Overseas M&A deals 'will recover'
Overseas mergers and acquisitions by Chinese enterprises will recover this year on the back of a stronger yuan, with the new Sino-EU investment pact lending further stimulus to the deals, a leading law firm said on Wednesday.
"The appreciation of the Chinese currency may make overseas assets cheaper for Chinese enterprises and encourage more outbound acquisitions," said Alan Wang, partner at Freshfields Bruckhaus Deringer LLP, a London-headquartered multinational law firm, which is a leading legal adviser for global M&As.
Since the beginning of the second half of 2020, the exchange rate of the onshore yuan has appreciated from about 7.1 against the greenback to about 6.46 as of Wednesday. Some experts expect the yuan to gain further this year.

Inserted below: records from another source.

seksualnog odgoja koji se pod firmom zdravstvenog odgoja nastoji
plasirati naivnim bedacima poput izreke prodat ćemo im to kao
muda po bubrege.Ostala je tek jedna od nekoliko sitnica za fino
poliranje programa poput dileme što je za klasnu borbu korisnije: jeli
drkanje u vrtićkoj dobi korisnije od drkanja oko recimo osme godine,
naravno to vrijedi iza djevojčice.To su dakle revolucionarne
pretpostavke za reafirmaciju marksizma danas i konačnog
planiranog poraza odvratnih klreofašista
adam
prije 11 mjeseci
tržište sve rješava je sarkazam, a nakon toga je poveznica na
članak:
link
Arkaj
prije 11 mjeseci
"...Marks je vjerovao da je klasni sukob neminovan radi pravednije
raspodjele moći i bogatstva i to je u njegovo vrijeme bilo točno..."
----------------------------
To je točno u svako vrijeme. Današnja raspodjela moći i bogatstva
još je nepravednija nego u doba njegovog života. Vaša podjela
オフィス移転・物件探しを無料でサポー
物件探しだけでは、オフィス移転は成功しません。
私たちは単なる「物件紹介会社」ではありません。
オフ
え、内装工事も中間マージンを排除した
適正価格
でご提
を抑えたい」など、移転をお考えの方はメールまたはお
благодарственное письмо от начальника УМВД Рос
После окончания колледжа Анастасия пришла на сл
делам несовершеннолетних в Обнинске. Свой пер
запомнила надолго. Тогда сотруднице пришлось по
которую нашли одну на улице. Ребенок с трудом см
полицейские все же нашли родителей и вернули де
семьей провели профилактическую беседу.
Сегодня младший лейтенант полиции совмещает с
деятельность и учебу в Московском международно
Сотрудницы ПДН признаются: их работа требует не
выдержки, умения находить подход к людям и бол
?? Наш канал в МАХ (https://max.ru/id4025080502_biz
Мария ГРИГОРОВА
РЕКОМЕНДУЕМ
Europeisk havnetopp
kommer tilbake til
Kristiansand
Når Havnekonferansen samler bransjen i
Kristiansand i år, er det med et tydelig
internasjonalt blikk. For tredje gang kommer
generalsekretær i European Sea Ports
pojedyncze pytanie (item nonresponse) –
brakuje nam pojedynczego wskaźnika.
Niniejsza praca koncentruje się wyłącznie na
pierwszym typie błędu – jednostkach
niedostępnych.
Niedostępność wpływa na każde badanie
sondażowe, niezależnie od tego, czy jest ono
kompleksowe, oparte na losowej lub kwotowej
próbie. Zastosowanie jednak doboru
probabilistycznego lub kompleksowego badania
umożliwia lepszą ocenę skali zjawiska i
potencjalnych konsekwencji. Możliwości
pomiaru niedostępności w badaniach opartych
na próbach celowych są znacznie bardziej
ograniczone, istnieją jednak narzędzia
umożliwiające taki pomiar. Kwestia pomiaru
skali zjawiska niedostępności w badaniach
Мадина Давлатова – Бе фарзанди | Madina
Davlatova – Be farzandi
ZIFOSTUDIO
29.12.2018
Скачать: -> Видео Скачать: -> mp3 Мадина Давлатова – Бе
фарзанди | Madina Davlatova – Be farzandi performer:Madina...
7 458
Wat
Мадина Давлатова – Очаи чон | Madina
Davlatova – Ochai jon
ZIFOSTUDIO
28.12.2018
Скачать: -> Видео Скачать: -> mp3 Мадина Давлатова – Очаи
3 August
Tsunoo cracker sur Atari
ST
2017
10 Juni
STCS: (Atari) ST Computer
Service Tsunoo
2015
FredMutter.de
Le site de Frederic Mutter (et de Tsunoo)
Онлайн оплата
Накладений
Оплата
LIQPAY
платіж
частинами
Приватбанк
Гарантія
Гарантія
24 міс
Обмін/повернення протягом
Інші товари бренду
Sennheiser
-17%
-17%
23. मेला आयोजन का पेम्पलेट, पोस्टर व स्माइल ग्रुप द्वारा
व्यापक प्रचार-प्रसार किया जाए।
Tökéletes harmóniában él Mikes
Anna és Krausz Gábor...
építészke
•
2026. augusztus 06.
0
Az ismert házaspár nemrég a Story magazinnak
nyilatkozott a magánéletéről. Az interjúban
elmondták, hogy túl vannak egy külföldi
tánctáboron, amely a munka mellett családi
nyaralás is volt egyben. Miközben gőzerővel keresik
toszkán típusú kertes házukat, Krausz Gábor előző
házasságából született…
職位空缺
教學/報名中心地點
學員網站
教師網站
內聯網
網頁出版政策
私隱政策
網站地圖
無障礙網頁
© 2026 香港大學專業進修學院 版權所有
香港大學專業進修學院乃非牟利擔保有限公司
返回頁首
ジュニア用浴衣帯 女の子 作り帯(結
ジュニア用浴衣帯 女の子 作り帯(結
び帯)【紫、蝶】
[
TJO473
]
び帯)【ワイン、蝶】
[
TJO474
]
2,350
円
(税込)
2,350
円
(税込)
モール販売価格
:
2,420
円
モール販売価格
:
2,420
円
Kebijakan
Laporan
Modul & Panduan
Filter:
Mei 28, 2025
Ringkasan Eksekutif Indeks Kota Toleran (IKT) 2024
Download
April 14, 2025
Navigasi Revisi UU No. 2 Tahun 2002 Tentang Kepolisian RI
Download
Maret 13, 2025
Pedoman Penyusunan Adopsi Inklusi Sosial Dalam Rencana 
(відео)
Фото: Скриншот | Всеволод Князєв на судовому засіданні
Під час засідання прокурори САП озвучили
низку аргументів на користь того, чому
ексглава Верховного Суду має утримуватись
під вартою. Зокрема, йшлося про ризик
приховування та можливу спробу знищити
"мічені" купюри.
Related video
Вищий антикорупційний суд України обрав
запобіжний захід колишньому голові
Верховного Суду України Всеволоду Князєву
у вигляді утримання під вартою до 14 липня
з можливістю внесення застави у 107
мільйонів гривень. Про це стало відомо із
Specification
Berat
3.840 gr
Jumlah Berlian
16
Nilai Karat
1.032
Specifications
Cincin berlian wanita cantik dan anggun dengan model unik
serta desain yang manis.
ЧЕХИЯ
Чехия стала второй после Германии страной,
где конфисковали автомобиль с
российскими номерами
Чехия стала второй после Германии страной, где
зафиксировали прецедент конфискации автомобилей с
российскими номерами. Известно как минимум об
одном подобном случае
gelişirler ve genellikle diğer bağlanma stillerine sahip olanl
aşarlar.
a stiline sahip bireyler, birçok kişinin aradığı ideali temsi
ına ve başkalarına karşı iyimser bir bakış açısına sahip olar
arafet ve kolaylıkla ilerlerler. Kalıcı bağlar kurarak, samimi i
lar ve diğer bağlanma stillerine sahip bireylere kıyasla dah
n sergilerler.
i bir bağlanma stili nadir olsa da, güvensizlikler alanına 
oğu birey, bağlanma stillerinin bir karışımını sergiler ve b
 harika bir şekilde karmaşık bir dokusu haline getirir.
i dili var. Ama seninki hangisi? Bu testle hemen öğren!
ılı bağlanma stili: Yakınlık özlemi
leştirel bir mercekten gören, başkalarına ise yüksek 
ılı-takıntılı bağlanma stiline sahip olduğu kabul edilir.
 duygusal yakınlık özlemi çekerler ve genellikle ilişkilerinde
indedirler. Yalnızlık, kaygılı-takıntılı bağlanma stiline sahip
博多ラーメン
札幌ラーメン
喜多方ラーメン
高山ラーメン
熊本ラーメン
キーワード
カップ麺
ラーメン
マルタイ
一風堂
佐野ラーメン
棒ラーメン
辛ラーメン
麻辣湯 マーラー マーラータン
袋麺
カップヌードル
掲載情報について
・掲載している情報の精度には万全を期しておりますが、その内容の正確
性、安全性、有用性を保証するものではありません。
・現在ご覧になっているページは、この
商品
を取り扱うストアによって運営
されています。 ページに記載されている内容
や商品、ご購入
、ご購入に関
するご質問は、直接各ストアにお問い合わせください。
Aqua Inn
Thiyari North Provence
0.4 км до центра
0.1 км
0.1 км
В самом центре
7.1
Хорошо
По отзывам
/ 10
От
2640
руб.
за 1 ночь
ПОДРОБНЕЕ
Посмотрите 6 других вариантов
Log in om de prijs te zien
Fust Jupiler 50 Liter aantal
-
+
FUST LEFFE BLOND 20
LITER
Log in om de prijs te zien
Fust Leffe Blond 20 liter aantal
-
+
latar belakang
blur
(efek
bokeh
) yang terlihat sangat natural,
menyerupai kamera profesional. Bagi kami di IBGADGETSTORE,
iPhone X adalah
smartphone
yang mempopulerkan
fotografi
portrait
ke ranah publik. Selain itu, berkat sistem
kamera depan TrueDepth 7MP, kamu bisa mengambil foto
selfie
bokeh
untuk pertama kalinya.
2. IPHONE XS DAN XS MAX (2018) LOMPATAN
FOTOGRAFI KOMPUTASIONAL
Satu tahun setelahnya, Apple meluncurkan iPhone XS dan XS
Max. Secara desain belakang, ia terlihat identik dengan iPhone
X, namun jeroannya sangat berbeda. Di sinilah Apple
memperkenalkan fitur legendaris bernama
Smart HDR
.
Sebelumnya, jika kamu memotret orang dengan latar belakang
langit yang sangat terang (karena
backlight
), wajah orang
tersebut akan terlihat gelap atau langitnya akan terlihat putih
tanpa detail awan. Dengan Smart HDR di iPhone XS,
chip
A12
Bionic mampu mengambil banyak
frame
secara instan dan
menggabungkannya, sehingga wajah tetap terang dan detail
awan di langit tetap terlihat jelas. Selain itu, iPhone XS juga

As corporate earnings gradually normalize from COVID-19-related shocks, thanks to vaccine rollouts, it will be easier for buyers and owners to reach a consensus over asset valuation and make deals, said Wang.
The reviving outbound investment will come after the COVID-19 pandemic and rising scrutiny uncertainties hit cross-border M&A activities in 2020, especially in the first half of 2020. Global M&A value in 2020 fell sharply year-on-year by about 18 percent, according to Freshfields.
Manufacturing and consumer goods sectors in Europe are expected to attract more Chinese investment in 2021, while projects under the Belt and Road Initiative, such as the ones in Southeast Asia and South Asia, will continue to drive acquisitions by Chinese companies, Wang said.
"Investment focus under the BRI may gradually shift from large-scale infrastructure to sectors like medical care, consumer goods, and manufacturing, which will bring in more participation from private companies and less from State-owned ones," Wang said.
The China-European Union Comprehensive Agreement on Investment, once it takes effect, will add fuel to Chinese investment in the EU, he said, as the treaty strengthens legal protection for Chinese investment in the EU and opens investment opportunities in the renewable energy sector to Chinese companies.
On Dec 30, Chinese and European leaders jointly announced the completion of negotiations of the bilateral investment deal.
Wang Tao, chief China economist at global investment bank UBS, said the agreement can help mitigate regulatory uncertainties that could restrict Chinese investments in the EU, and at the same time attract more EU investment into China by expanding market access and improving transparency.
But the EU's scrutiny of Chinese investment may linger and even tighten across some sensitive sectors, such as key infrastructure and advanced high-tech manufacturing, said Wang from Freshfields.
"In general, outbound M&A activity by Chinese companies will rise in 2021 but so will the regulatory challenges they face," he said, adding that government scrutiny may especially toughen in economies like the United Kingdom, Australia and Canada.
Partly to tackle scrutiny uncertainty, some Chinese companies have cooperated with overseas investors or sought financing from international financial institutions in their outbound investment projects, Wang said.